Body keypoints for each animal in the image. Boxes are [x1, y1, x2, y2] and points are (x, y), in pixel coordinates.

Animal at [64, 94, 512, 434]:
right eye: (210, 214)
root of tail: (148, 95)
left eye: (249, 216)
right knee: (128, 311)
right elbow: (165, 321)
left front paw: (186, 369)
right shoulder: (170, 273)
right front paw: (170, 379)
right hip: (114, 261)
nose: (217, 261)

—————

→ **Aim of the task**
List every line from the entries above in which "right" appears.

→ **Problem solution**
right eye: (210, 214)
right knee: (128, 311)
right elbow: (165, 321)
right shoulder: (170, 273)
right front paw: (170, 379)
right hip: (114, 261)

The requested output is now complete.